If the way that we do business is contributing to catastrophic environmental destruction and social injustice, then can we really say that a country with high GDP is successful?

Similarly, our question to you would be – what are you spending the precious resources of your time, energy, and attention on?

Is it stuff that really, really matters to you? Or is it the priorities of a culture that demands constant activity to validate our existence? Perhaps the more meaningful question is not ‘are you productive’ but ‘how are you productive’?
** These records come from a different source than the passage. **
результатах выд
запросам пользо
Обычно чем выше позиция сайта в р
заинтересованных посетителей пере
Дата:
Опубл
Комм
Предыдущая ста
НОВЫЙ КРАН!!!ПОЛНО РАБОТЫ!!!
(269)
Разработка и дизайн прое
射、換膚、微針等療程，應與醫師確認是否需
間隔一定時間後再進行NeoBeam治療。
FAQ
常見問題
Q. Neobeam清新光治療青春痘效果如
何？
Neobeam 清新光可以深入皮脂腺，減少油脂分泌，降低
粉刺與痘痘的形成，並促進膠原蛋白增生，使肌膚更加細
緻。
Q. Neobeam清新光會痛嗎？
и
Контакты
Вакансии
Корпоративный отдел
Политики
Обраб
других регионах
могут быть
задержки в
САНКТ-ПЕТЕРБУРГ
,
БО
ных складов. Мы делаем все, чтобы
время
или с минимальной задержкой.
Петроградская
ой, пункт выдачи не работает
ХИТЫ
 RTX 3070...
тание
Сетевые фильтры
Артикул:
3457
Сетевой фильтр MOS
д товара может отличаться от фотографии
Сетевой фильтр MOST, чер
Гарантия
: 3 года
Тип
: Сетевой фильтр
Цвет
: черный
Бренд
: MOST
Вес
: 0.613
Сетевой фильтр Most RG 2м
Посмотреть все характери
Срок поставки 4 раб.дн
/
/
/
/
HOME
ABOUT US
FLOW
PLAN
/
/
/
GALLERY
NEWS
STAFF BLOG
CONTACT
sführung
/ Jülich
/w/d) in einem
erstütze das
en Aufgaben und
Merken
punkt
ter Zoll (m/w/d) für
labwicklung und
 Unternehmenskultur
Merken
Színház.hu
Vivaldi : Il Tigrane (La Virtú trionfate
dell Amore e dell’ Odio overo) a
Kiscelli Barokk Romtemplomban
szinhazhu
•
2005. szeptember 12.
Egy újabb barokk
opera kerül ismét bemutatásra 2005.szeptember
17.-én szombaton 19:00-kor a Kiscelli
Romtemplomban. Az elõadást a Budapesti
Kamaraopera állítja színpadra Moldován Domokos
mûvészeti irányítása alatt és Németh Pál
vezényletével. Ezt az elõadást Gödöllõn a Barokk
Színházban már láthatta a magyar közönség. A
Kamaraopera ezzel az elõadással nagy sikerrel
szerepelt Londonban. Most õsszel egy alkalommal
And while we remain a culture addicted to pace, there are signs of a new way of life emerging. The growing mindfulness industry shows a yearning to be actually here and now. The ‘slow movement’ that emerged in the 1980s now encompasses ‘slow food’, ‘slow travel’, even ‘slow sex’.

Slow Down, Connect, Choose

While the ‘slow’ movement is about pace, it is also more than that. It is about focusing on process rather than outcome. Quality rather than quantity.

Slow food and fashion is locally sourced, with profits going back into the community. Slow travellers leave no environmental trace, and seek to interact meaningfully with local people.

Slowness opens up space for greater understanding, better quality thinking and invites moments of serendipity.

Slowness allows connection – with other people; with the planet; with ourselves.

So we invite you once more to slow down.


Ask yourself: “What is it that I really want for myself?

Ask yourself: “What impact do I want to have on the world?”

Ask yourself: “What is it that truly deserves my time, energy, and attention? And what is it that just does not?”

And from this place of slowness – choose.